Exercise - Give the data again in full. Keep every line the same.

Data for review -
+++

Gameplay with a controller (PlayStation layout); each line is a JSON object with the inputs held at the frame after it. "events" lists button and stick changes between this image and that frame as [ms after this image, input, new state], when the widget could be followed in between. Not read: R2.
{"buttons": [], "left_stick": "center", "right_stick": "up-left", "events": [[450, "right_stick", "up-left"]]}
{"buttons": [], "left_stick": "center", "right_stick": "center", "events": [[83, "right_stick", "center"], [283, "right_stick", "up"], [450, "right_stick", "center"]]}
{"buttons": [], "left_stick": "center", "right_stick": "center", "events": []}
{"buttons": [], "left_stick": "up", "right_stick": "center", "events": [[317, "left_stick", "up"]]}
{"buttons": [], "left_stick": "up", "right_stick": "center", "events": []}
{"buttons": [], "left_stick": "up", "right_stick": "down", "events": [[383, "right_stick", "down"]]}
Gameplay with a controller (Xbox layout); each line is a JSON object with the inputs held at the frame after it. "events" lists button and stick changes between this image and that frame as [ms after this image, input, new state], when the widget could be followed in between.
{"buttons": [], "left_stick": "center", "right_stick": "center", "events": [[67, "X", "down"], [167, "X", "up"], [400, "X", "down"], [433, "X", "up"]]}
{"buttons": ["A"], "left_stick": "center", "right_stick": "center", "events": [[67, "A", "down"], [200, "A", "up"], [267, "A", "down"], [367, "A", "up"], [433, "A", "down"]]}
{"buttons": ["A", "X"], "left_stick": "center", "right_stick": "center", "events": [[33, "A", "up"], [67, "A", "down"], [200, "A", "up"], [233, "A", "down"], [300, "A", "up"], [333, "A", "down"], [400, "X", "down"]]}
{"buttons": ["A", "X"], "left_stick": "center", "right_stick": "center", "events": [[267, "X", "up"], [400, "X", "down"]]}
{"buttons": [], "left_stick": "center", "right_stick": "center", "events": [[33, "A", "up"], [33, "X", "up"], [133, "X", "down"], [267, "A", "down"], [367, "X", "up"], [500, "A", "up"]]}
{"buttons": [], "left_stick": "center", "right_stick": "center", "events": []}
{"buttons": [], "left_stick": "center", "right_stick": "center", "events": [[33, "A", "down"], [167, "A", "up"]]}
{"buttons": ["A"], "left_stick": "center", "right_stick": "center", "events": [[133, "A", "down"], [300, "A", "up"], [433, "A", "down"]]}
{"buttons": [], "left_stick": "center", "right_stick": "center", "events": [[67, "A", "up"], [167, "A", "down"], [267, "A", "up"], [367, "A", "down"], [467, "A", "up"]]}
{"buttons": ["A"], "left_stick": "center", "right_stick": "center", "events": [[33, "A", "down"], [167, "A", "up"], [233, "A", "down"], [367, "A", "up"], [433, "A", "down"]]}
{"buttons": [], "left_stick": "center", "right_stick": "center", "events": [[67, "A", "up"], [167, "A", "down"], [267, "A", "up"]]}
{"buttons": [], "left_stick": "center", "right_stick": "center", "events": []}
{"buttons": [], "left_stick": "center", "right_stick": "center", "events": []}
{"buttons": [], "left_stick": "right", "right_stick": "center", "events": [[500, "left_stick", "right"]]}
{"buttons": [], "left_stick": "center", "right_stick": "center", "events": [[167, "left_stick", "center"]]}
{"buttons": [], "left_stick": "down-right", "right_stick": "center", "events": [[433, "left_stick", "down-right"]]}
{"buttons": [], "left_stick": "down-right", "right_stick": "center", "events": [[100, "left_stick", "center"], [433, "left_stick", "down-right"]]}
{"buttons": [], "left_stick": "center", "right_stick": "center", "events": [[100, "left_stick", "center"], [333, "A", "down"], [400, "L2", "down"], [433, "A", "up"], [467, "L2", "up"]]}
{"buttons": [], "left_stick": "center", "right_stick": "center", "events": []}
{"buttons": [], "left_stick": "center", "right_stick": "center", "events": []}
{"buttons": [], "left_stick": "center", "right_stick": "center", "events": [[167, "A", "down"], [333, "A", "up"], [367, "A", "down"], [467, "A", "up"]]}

+++

Answer area -
Gameplay with a controller (PlayStation layout); each line is a JSON object with the inputs held at the frame after it. "events" lists button and stick changes between this image and that frame as [ms after this image, input, new state], when the widget could be followed in between. Not read: R2.
{"buttons": [], "left_stick": "center", "right_stick": "up-left", "events": [[450, "right_stick", "up-left"]]}
{"buttons": [], "left_stick": "center", "right_stick": "center", "events": [[83, "right_stick", "center"], [283, "right_stick", "up"], [450, "right_stick", "center"]]}
{"buttons": [], "left_stick": "center", "right_stick": "center", "events": []}
{"buttons": [], "left_stick": "up", "right_stick": "center", "events": [[317, "left_stick", "up"]]}
{"buttons": [], "left_stick": "up", "right_stick": "center", "events": []}
{"buttons": [], "left_stick": "up", "right_stick": "down", "events": [[383, "right_stick", "down"]]}
Gameplay with a controller (Xbox layout); each line is a JSON object with the inputs held at the frame after it. "events" lists button and stick changes between this image and that frame as [ms after this image, input, new state], when the widget could be followed in between.
{"buttons": [], "left_stick": "center", "right_stick": "center", "events": [[67, "X", "down"], [167, "X", "up"], [400, "X", "down"], [433, "X", "up"]]}
{"buttons": ["A"], "left_stick": "center", "right_stick": "center", "events": [[67, "A", "down"], [200, "A", "up"], [267, "A", "down"], [367, "A", "up"], [433, "A", "down"]]}
{"buttons": ["A", "X"], "left_stick": "center", "right_stick": "center", "events": [[33, "A", "up"], [67, "A", "down"], [200, "A", "up"], [233, "A", "down"], [300, "A", "up"], [333, "A", "down"], [400, "X", "down"]]}
{"buttons": ["A", "X"], "left_stick": "center", "right_stick": "center", "events": [[267, "X", "up"], [400, "X", "down"]]}
{"buttons": [], "left_stick": "center", "right_stick": "center", "events": [[33, "A", "up"], [33, "X", "up"], [133, "X", "down"], [267, "A", "down"], [367, "X", "up"], [500, "A", "up"]]}
{"buttons": [], "left_stick": "center", "right_stick": "center", "events": []}
{"buttons": [], "left_stick": "center", "right_stick": "center", "events": [[33, "A", "down"], [167, "A", "up"]]}
{"buttons": ["A"], "left_stick": "center", "right_stick": "center", "events": [[133, "A", "down"], [300, "A", "up"], [433, "A", "down"]]}
{"buttons": [], "left_stick": "center", "right_stick": "center", "events": [[67, "A", "up"], [167, "A", "down"], [267, "A", "up"], [367, "A", "down"], [467, "A", "up"]]}
{"buttons": ["A"], "left_stick": "center", "right_stick": "center", "events": [[33, "A", "down"], [167, "A", "up"], [233, "A", "down"], [367, "A", "up"], [433, "A", "down"]]}
{"buttons": [], "left_stick": "center", "right_stick": "center", "events": [[67, "A", "up"], [167, "A", "down"], [267, "A", "up"]]}
{"buttons": [], "left_stick": "center", "right_stick": "center", "events": []}
{"buttons": [], "left_stick": "center", "right_stick": "center", "events": []}
{"buttons": [], "left_stick": "right", "right_stick": "center", "events": [[500, "left_stick", "right"]]}
{"buttons": [], "left_stick": "center", "right_stick": "center", "events": [[167, "left_stick", "center"]]}
{"buttons": [], "left_stick": "down-right", "right_stick": "center", "events": [[433, "left_stick", "down-right"]]}
{"buttons": [], "left_stick": "down-right", "right_stick": "center", "events": [[100, "left_stick", "center"], [433, "left_stick", "down-right"]]}
{"buttons": [], "left_stick": "center", "right_stick": "center", "events": [[100, "left_stick", "center"], [333, "A", "down"], [400, "L2", "down"], [433, "A", "up"], [467, "L2", "up"]]}
{"buttons": [], "left_stick": "center", "right_stick": "center", "events": []}
{"buttons": [], "left_stick": "center", "right_stick": "center", "events": []}
{"buttons": [], "left_stick": "center", "right_stick": "center", "events": [[167, "A", "down"], [333, "A", "up"], [367, "A", "down"], [467, "A", "up"]]}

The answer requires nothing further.